* [Directions]: Which lines of the entries below include "Gebruikersgroepen"? List them all.

* [Records for this exercise]:
====
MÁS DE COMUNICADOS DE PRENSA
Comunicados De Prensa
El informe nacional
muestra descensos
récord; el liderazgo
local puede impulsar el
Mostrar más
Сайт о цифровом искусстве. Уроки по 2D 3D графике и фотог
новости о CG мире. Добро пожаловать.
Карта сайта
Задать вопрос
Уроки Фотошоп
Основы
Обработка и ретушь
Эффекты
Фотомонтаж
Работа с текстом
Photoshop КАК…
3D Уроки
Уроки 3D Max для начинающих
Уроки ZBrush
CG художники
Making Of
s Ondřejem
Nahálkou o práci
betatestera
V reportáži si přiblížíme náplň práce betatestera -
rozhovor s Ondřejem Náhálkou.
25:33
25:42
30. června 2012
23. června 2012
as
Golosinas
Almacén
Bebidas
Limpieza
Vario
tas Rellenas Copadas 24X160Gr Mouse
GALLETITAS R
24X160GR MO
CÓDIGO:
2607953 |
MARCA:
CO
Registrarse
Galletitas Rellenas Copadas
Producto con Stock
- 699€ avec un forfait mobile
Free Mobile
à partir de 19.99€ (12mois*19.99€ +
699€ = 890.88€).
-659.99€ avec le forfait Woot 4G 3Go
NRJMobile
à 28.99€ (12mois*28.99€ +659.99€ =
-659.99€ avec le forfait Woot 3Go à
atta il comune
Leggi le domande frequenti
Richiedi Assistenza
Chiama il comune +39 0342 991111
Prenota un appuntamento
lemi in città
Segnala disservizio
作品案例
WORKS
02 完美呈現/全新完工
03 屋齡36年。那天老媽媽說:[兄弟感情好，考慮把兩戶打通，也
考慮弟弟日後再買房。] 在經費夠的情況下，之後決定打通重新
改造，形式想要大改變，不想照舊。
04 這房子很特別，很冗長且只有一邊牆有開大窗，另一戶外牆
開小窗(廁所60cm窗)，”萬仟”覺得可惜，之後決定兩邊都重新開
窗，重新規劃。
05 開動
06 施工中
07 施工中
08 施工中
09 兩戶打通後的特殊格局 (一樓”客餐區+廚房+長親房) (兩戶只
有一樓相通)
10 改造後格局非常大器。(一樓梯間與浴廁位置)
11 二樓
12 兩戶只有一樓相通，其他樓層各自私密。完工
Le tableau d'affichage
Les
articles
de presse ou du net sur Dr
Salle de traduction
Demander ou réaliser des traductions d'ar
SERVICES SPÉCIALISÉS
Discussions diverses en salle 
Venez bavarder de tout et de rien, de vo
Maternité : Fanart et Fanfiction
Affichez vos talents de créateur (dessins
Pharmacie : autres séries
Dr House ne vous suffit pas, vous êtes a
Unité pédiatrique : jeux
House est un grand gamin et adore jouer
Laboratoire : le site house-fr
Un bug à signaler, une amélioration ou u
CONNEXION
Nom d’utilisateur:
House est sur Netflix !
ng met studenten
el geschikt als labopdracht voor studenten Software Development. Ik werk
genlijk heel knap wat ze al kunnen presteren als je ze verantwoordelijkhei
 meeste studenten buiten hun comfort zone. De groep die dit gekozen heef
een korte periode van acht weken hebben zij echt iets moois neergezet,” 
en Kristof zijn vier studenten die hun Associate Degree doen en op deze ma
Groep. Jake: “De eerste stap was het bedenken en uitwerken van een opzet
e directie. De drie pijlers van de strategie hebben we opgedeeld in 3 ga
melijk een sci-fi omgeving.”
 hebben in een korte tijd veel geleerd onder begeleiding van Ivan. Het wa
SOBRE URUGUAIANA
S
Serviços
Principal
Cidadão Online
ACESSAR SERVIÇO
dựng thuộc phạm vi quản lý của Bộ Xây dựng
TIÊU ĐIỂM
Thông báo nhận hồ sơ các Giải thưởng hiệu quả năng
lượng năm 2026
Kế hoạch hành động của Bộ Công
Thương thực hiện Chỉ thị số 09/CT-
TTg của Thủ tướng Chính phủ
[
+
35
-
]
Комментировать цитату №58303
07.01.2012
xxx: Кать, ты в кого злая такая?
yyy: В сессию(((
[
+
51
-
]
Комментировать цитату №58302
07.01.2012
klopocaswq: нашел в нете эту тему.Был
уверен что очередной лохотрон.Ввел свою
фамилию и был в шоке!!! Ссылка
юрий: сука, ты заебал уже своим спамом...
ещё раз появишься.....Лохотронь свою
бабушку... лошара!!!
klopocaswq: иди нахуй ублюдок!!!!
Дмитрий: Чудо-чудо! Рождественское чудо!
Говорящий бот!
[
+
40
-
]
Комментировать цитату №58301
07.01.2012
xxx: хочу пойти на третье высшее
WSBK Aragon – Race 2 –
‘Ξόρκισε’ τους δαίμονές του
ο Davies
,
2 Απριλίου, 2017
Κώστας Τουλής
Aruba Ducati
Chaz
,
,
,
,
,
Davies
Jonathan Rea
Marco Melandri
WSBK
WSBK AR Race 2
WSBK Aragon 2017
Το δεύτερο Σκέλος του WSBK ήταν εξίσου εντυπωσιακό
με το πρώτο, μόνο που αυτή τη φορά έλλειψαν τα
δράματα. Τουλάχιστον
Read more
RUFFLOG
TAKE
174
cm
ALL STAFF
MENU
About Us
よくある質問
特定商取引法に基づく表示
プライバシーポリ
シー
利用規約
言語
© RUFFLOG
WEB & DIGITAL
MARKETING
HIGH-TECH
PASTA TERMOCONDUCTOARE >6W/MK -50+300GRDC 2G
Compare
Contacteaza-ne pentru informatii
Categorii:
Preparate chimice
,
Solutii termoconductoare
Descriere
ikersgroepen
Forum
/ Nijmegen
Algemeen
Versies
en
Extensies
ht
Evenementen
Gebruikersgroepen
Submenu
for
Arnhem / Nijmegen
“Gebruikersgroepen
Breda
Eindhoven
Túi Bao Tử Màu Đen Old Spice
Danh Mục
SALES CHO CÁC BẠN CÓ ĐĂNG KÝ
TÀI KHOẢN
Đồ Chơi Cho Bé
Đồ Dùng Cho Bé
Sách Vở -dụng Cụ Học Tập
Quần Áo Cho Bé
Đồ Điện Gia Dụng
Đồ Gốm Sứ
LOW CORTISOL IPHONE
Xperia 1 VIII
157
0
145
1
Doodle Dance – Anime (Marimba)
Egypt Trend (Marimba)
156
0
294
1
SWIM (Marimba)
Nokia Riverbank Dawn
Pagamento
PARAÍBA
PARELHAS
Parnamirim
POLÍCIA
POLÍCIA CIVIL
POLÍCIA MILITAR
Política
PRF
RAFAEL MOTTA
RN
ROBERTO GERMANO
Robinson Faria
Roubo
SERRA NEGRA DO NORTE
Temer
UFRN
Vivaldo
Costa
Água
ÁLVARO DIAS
====
* [Solution]:
Gebruikersgroepen
“Gebruikersgroepen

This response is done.